%%
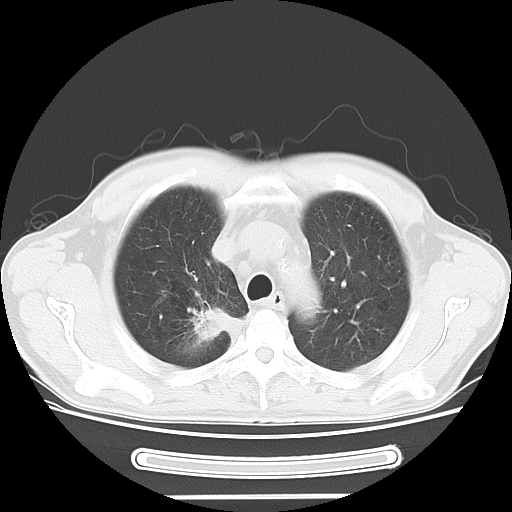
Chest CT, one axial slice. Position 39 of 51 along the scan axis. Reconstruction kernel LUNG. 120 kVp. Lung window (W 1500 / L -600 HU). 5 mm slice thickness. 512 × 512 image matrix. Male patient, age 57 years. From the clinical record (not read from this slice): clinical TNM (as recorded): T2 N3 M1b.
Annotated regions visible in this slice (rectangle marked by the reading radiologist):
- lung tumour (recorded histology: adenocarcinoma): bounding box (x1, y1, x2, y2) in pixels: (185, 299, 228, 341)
%%
%%
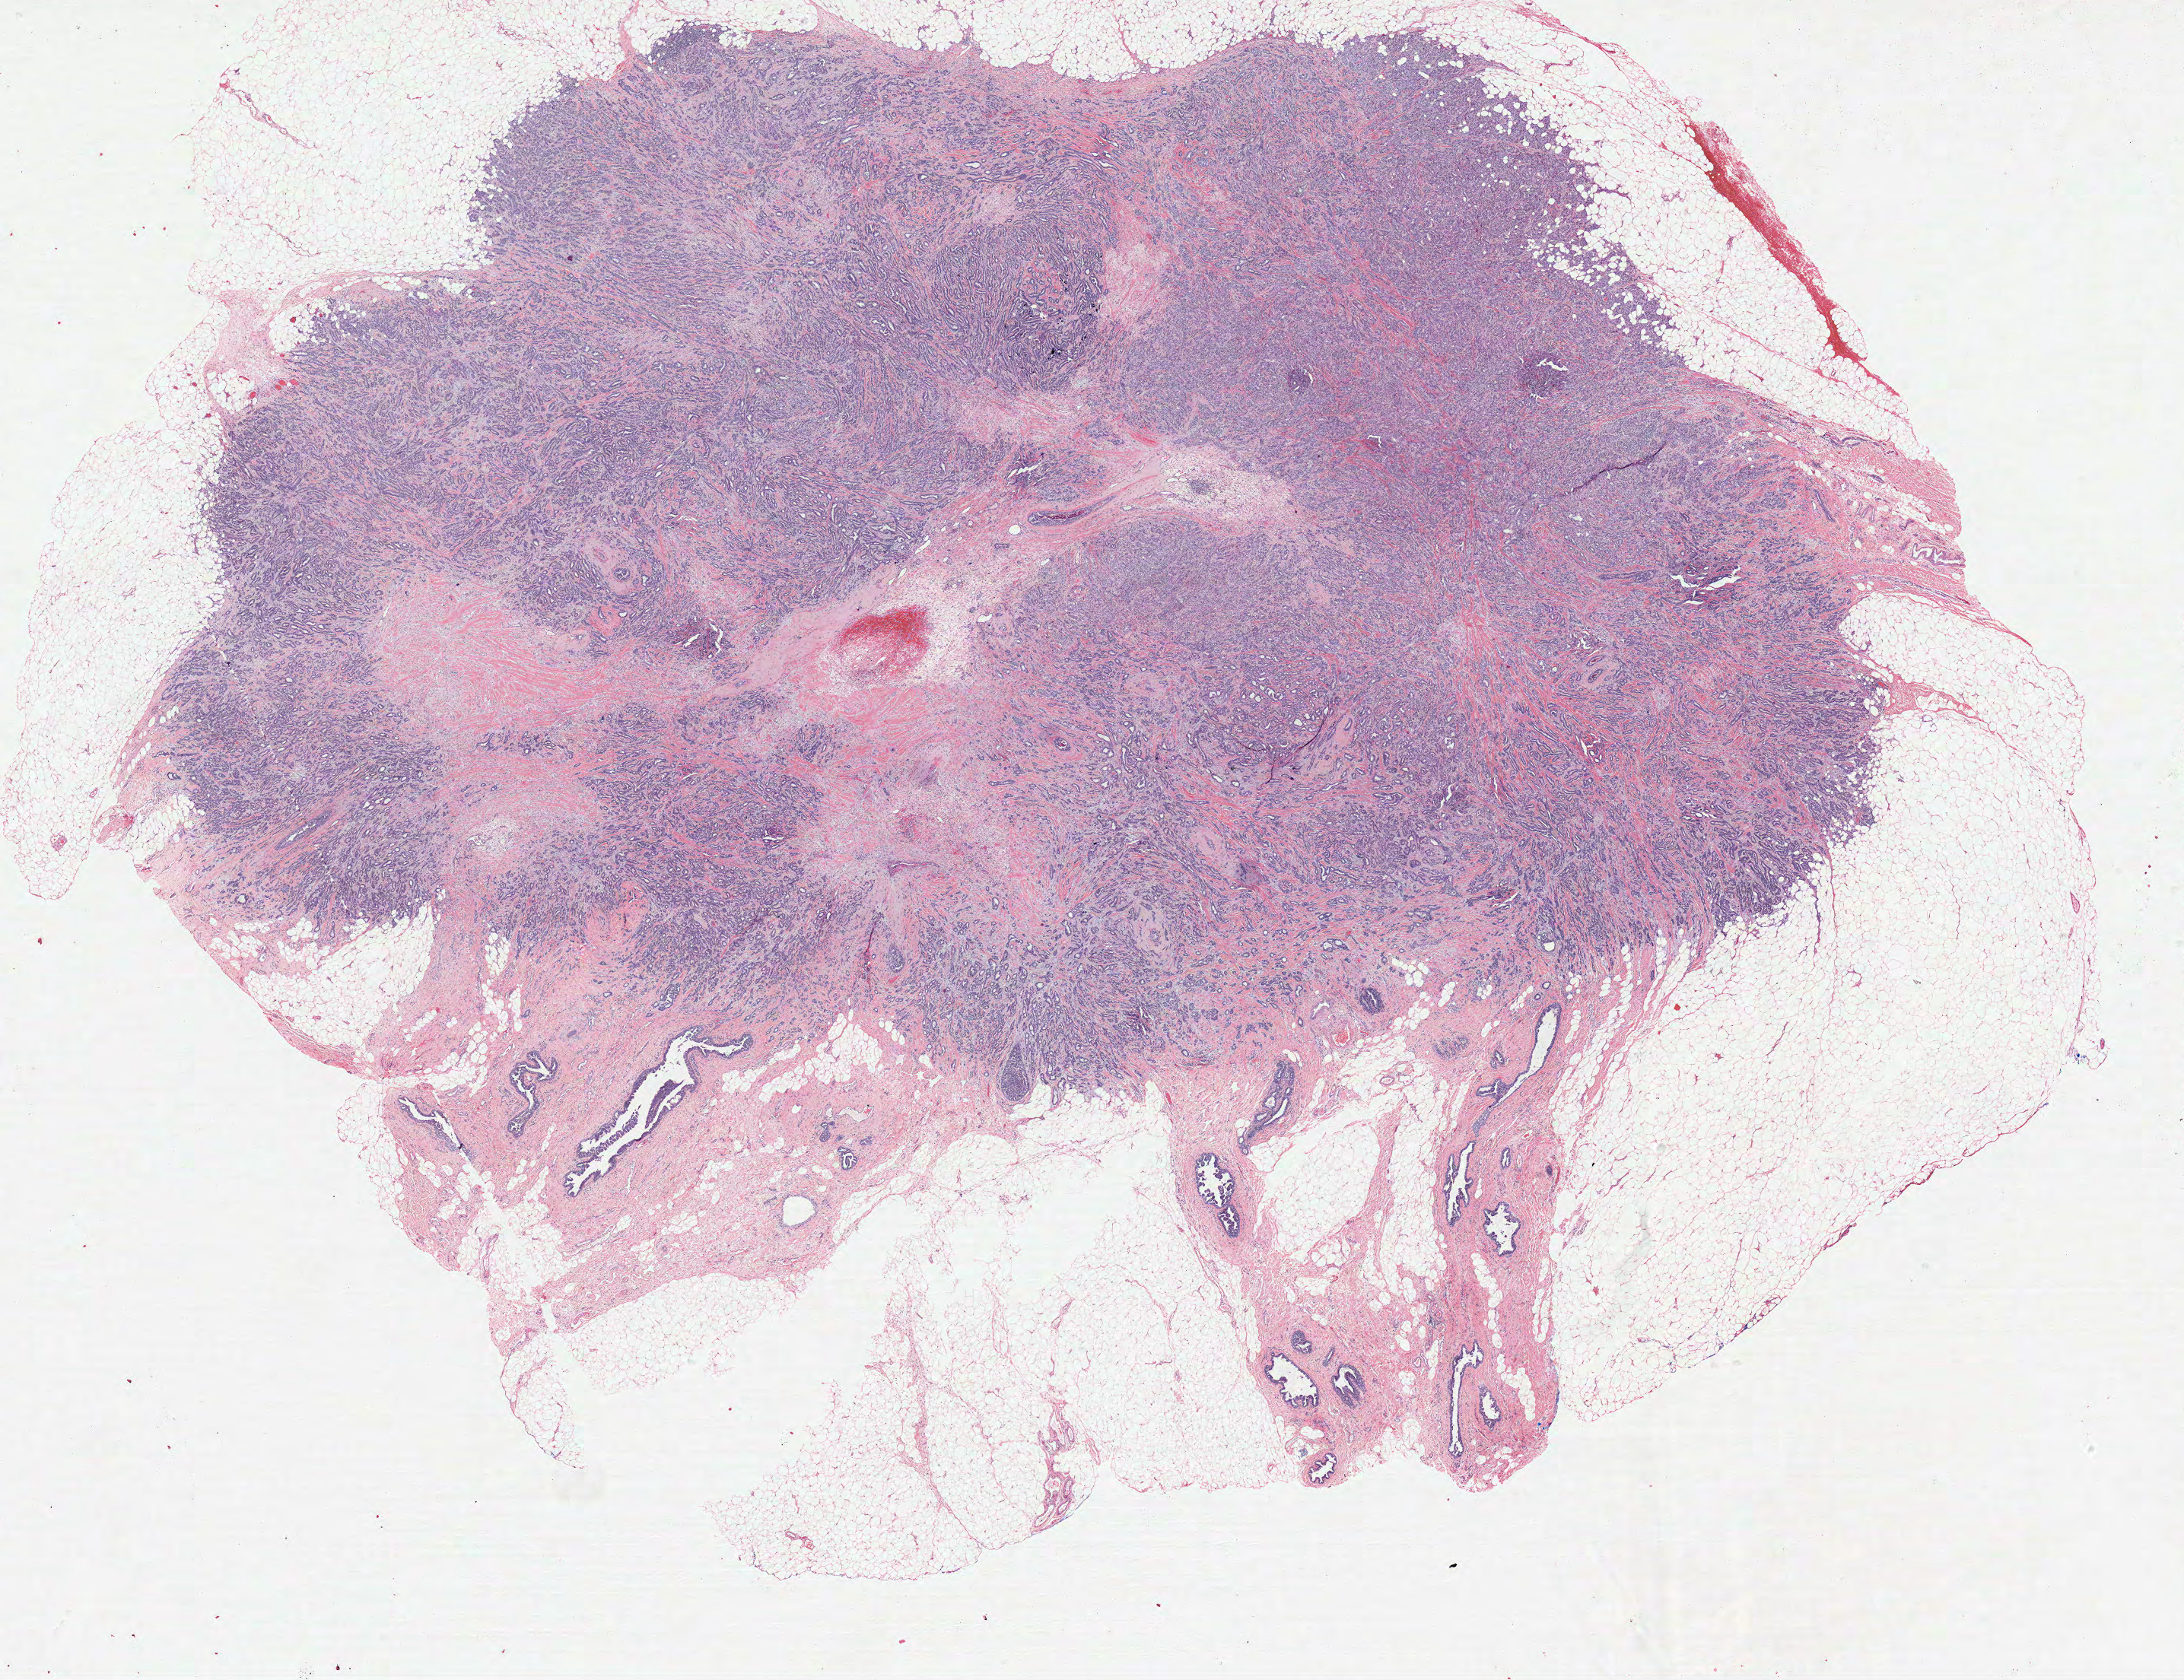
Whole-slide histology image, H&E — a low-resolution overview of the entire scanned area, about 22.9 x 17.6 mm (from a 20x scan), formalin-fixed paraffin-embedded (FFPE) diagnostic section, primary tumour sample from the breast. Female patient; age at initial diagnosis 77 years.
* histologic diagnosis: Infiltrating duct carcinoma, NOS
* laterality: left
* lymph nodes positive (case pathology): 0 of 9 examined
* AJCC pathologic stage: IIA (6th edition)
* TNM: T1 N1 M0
%%
%%
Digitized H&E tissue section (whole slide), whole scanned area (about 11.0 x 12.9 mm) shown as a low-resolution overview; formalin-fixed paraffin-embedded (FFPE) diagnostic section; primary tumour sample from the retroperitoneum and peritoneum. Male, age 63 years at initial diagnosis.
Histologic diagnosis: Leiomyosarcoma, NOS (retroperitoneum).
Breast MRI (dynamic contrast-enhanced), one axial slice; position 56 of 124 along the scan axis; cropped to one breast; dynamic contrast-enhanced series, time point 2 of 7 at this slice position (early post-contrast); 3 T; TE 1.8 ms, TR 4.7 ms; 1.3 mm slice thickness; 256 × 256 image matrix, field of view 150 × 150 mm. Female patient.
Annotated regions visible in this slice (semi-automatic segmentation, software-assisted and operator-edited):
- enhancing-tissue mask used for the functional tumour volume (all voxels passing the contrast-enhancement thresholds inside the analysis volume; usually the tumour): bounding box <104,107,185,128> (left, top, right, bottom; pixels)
%%
In the listing above, find the line with "Annotated regions visible in this slice (semi-automatic" and the line with "- enhancing-tissue mask". Output those two lines and every line between them, exactly as written.

**Exercise response**
Annotated regions visible in this slice (semi-automatic segmentation, software-assisted and operator-edited):
- enhancing-tissue mask used for the functional tumour volume (all voxels passing the contrast-enhancement thresholds inside the analysis volume; usually the tumour): bounding box <104,107,185,128> (left, top, right, bottom; pixels)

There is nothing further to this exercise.